**Work instruction:** Word for word, transcribe the material below from its first line to the line with "mois. Voici un", both included.

**Data extracts:**
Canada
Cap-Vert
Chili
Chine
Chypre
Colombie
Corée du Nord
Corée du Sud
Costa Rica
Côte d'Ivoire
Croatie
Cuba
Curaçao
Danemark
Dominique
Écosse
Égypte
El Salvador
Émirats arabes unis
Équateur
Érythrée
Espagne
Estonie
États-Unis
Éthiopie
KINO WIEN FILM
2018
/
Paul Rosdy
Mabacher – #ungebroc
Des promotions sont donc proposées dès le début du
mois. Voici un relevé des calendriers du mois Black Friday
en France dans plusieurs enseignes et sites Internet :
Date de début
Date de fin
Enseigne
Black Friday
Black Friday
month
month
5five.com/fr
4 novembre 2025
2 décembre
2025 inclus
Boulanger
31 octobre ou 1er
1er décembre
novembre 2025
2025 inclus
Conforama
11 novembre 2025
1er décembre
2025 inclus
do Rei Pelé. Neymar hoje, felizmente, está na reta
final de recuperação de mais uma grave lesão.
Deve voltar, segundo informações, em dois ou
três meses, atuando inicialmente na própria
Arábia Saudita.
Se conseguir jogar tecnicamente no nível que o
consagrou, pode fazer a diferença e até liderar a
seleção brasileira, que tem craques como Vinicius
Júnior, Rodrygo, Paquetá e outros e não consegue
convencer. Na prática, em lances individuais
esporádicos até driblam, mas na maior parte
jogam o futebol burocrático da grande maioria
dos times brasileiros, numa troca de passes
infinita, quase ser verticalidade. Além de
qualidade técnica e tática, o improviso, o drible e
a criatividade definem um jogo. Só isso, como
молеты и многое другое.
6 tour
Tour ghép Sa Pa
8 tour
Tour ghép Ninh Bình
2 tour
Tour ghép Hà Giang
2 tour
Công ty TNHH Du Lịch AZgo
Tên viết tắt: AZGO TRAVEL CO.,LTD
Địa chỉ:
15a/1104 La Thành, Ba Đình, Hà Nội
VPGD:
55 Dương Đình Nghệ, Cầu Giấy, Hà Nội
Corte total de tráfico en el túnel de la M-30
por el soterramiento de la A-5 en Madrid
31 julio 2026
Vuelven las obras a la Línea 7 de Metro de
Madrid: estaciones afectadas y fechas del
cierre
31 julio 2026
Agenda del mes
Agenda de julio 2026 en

**Output of the exercise:**
Canada
Cap-Vert
Chili
Chine
Chypre
Colombie
Corée du Nord
Corée du Sud
Costa Rica
Côte d'Ivoire
Croatie
Cuba
Curaçao
Danemark
Dominique
Écosse
Égypte
El Salvador
Émirats arabes unis
Équateur
Érythrée
Espagne
Estonie
États-Unis
Éthiopie
KINO WIEN FILM
2018
/
Paul Rosdy
Mabacher – #ungebroc
Des promotions sont donc proposées dès le début du
mois. Voici un relevé des calendriers du mois Black Friday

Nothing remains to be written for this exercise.